# [WHAT IS BEING ASKED]
According to the announcement below about the action against JPMorgan Chase, how much is the penalty Chase will pay to the Office of the Comptroller of the Currency?

Friday, July 24, 2015

CFPB, 47 States and D.C. Take Action Against JPMorgan Chase for Selling Bad Credit Card Debt and Robo-Signing Court Documents


CFPB, 47 States and D.C. Take Action Against JPMorgan Chase for Selling Bad Credit Card Debt and Robo-Signing Court Documents

Chase Ordered to Overhaul Debt Sales and Halt Collections on 528,000 Consumers’ Accounts
WASHINGTON, D.C. –

Today the Consumer Financial Protection Bureau and Attorneys General in 47 states and the District of Columbia took action against JPMorgan Chase for selling bad credit card debt and illegally robo-signing court documents. The CFPB and states found that Chase sold “zombie debts” to third-party debt buyers, which include accounts that were inaccurate, settled, discharged in bankruptcy, not owed, or otherwise not collectible. The order requires Chase to document and confirm debts before selling them to debt buyers or filing collections lawsuits. Chase must also prohibit debt buyers from reselling debt and is barred from selling certain debts. Chase is ordered to permanently stop all attempts to collect, enforce in court, or sell more than 528,000 consumers’ accounts. Chase will pay at least $50 million in consumer refunds, $136 million in penalties and payments to the CFPB and states, and a $30 million penalty to the Office of the Comptroller of the Currency (OCC) in a related action.

# [ENTRIES SHOWN]

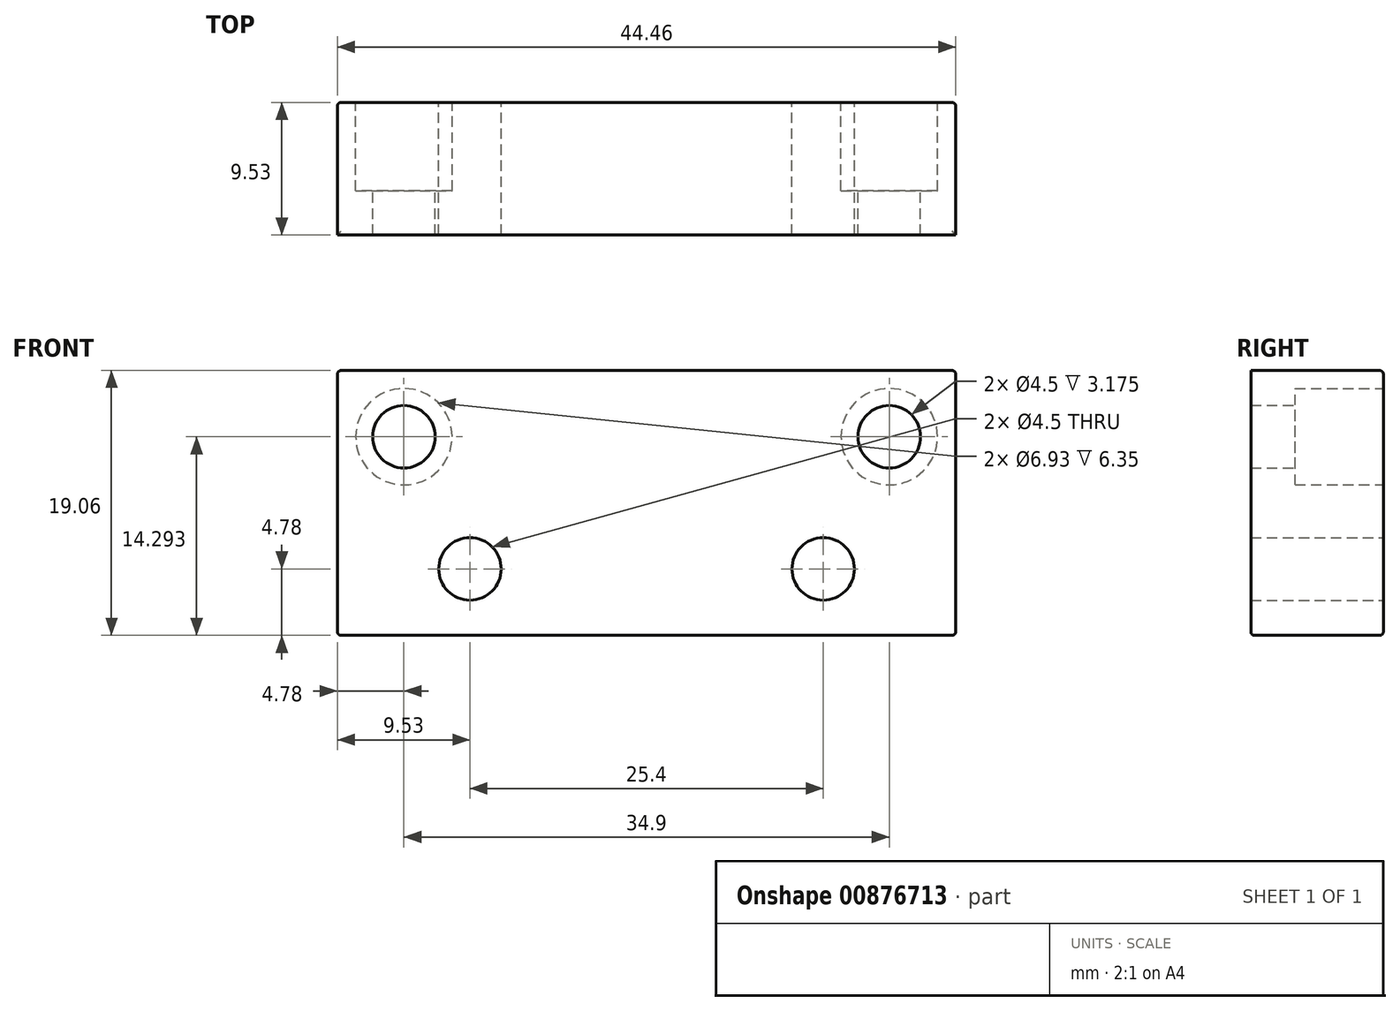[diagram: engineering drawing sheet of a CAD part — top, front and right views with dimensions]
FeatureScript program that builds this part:
annotation { "Feature Type Name" : "Feature", "Feature Type Description" : "" }
export const myFeature = defineFeature(function(context is Context, id is Id, definition is map)
    precondition{}
    {
        {
            var Q0;
            Q0=qCreatedBy(makeId("Front.planeOp"),FACE);
            var sketch = newSketch(context, id + "F0", { "sketchPlane" : qUnion([Q0])});
            skLineSegment(sketch, "E0.bottom", {"start": v(22.23, 9.53) * mm, "end": v(-22.23, 9.53) * mm});
            skLineSegment(sketch, "E0.top", {"start": v(22.23, -9.53) * mm, "end": v(-22.23, -9.53) * mm});
            skLineSegment(sketch, "E0.left", {"start": v(22.23, 9.53) * mm, "end": v(22.23, -9.53) * mm});
            skLineSegment(sketch, "E0.right", {"start": v(-22.23, 9.53) * mm, "end": v(-22.23, -9.53) * mm});
            skPoint(sketch, "E0.middle", {"position": v(0, 0) * mm});
            skPoint(sketch, "E1", {"position": v(17.45, 4.76) * mm});
            skPoint(sketch, "E2", {"position": v(-17.45, 4.76) * mm});
            skCircle(sketch, "E3", {"center": v(17.45, 4.76) * mm, "radius": 2.25 * mm});
            skCircle(sketch, "E4", {"center": v(-17.45, 4.76) * mm, "radius": 2.25 * mm});
            skPoint(sketch, "E5", {"position": v(-12.7, -4.75) * mm});
            skPoint(sketch, "E6", {"position": v(12.7, -4.75) * mm});
            skCircle(sketch, "E7", {"center": v(-12.7, -4.75) * mm, "radius": 2.25 * mm});
            skCircle(sketch, "E8", {"center": v(12.7, -4.75) * mm, "radius": 2.25 * mm});
            skCircle(sketch, "E9", {"center": v(-17.45, 4.76) * mm, "radius": 3.47 * mm});
            skCircle(sketch, "E10", {"center": v(17.45, 4.76) * mm, "radius": 3.47 * mm});
            skSolve(sketch);
        }
        {
            var Q0;
            Q0 = qSketchRegion(id + "F0", true);
            var Q1;
            Q1=makeQuery(id+"F0.imprint","IMPRINT",FACE,{"disambiguationData":[TD([[makeQuery(id+"F0.imprint","IMPRINT",EDGE,{"derivedFrom":sQuery(id+"F0.wireOp",EDGE,"E3")}),-1.0]])]});
            var Q2;
            Q2=makeQuery(id+"F0.imprint","IMPRINT",FACE,{"disambiguationData":[TD([[makeQuery(id+"F0.imprint","IMPRINT",EDGE,{"derivedFrom":sQuery(id+"F0.wireOp",EDGE,"E4")}),-1.0]])]});
            extrude(context, id + "F1", {"entities" : qUnion([Q0, Q1, Q2]), "depth" : 9.52 * mm, "offsetDistance" : 25.4 * mm});
        }
        {
            var Q0;
            Q0=makeQuery(id+"F0.imprint","IMPRINT",FACE,{"disambiguationData":[TD([[makeQuery(id+"F0.imprint","IMPRINT",EDGE,{"derivedFrom":sQuery(id+"F0.wireOp",EDGE,"E3")}),-1.0]])]});
            var Q1;
            Q1=makeQuery(id+"F0.imprint","IMPRINT",FACE,{"disambiguationData":[TD([[makeQuery(id+"F0.imprint","IMPRINT",EDGE,{"derivedFrom":sQuery(id+"F0.wireOp",EDGE,"E4")}),-1.0]])]});
            extrude(context, id + "F2", {"entities" : qUnion([Q0, Q1]), "operationType" : NewBodyOperationType.REMOVE, "depth" : 6.35 * mm, "offsetDistance" : 25.4 * mm});
        }
        {
            var Q0;
            Q0=makeQuery(id+"F1.opExtrude","SWEPT_EDGE",EDGE,{"disambiguationData":[OSD([sQuery(id+"F0.wireOp",EDGE,"E0.bottom"),sQuery(id+"F0.wireOp",EDGE,"E0.right")])]});
            var Q1;
            Q1=makeQuery(id+"F1.opExtrude","SWEPT_EDGE",EDGE,{"disambiguationData":[OSD([sQuery(id+"F0.wireOp",EDGE,"E0.top"),sQuery(id+"F0.wireOp",EDGE,"E0.right")])]});
            var Q2;
            Q2=makeQuery(id+"F1.opExtrude","SWEPT_EDGE",EDGE,{"disambiguationData":[OSD([sQuery(id+"F0.wireOp",EDGE,"E0.top"),sQuery(id+"F0.wireOp",EDGE,"E0.left")])]});
            var Q3;
            Q3=makeQuery(id+"F1.opExtrude","SWEPT_EDGE",EDGE,{"disambiguationData":[OSD([sQuery(id+"F0.wireOp",EDGE,"E0.bottom"),sQuery(id+"F0.wireOp",EDGE,"E0.left")])]});
            var Q4;
            Q4=makeQuery(id+"F1.opExtrude","CAP_EDGE",EDGE,{"disambiguationData":[OSD([sQuery(id+"F0.wireOp",EDGE,"E0.bottom")])],"isStart":true});
            var Q5;
            Q5=makeQuery(id+"F1.opExtrude","CAP_EDGE",EDGE,{"disambiguationData":[OSD([sQuery(id+"F0.wireOp",EDGE,"E0.right")])],"isStart":true});
            var Q6;
            Q6=makeQuery(id+"F1.opExtrude","CAP_EDGE",EDGE,{"disambiguationData":[OSD([sQuery(id+"F0.wireOp",EDGE,"E0.top")])],"isStart":true});
            var Q7;
            Q7=makeQuery(id+"F1.opExtrude","CAP_EDGE",EDGE,{"disambiguationData":[OSD([sQuery(id+"F0.wireOp",EDGE,"E0.left")])],"isStart":true});
            var Q8;
            Q8=makeQuery(id+"F1.opExtrude","CAP_EDGE",EDGE,{"disambiguationData":[OSD([sQuery(id+"F0.wireOp",EDGE,"E0.top")])],"isStart":false});
            fillet(context, id + "F3", {"entities" : qUnion([Q0, Q1, Q2, Q3, Q4, Q5, Q6, Q7, Q8]), "radius" : 0.25 * mm, "tangentPropagation" : true, "allowEdgeOverflow" : false});
        }
    });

# [THE SOLUTION]
$30 million